Old fashioned mops gather the dirt and leave it where the mop hits the wall or stall. The new age of mops have brought options that deliver clean solution through a tube and a tank on the mop handle itself, and they remove soils with flat microfiber mop heads that can be color coded and changed frequently to increase floor cleanliness. 

These systems offer a superior clean, as well as use less chemical. They also help alleviate slips and falls, as well as ergonomic issues by leaving floors drier when mopping. Newer ergonomic buckets also provide the option for emptying contents without lifting. These are great tools to use during first and second shift when occupant traffic is high and power equipment is frowned upon due to size, cords or noise.
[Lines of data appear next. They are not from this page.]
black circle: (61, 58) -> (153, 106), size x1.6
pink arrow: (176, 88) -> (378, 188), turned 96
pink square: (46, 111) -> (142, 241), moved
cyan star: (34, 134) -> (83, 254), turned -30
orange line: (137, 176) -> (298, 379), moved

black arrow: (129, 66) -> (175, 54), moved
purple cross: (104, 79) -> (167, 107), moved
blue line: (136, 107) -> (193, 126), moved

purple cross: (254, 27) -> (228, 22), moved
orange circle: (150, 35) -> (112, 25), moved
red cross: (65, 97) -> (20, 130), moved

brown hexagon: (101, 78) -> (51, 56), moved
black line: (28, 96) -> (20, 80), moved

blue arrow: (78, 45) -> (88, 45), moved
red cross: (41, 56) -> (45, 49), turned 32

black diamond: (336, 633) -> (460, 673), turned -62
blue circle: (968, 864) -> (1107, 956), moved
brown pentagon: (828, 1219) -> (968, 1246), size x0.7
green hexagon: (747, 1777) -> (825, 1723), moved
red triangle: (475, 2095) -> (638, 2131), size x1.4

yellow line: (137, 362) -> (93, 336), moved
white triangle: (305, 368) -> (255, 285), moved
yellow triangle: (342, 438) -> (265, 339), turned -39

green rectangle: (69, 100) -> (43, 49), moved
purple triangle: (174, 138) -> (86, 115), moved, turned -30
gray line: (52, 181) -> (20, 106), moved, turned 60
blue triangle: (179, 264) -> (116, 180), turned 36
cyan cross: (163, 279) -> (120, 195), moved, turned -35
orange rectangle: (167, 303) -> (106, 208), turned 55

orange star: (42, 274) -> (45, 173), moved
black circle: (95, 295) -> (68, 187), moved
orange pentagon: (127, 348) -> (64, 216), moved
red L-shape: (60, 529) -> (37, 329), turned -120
When equipment is appropriate, managers should consider hands-free restroom cleaning caddies. These systems can save on labor because they clean with mechanical, as well as chemical energy and remove biological soils without workers getting near or touching surfaces. These machines spray on cleaner, give the worker a wand to agitate the soils and a vacuum to take up the water — or squeegee to push down a drain. Microfiber pads and cloths can then be used to wipe chrome fixtures and mirrors.

A system like this will decrease cleaning time, decrease exposure to chemicals and biological soils, as well as perform the cleaning in a more ergonomic way. This allows for better soil and germ removal and less cross-contamination to other parts of the facility.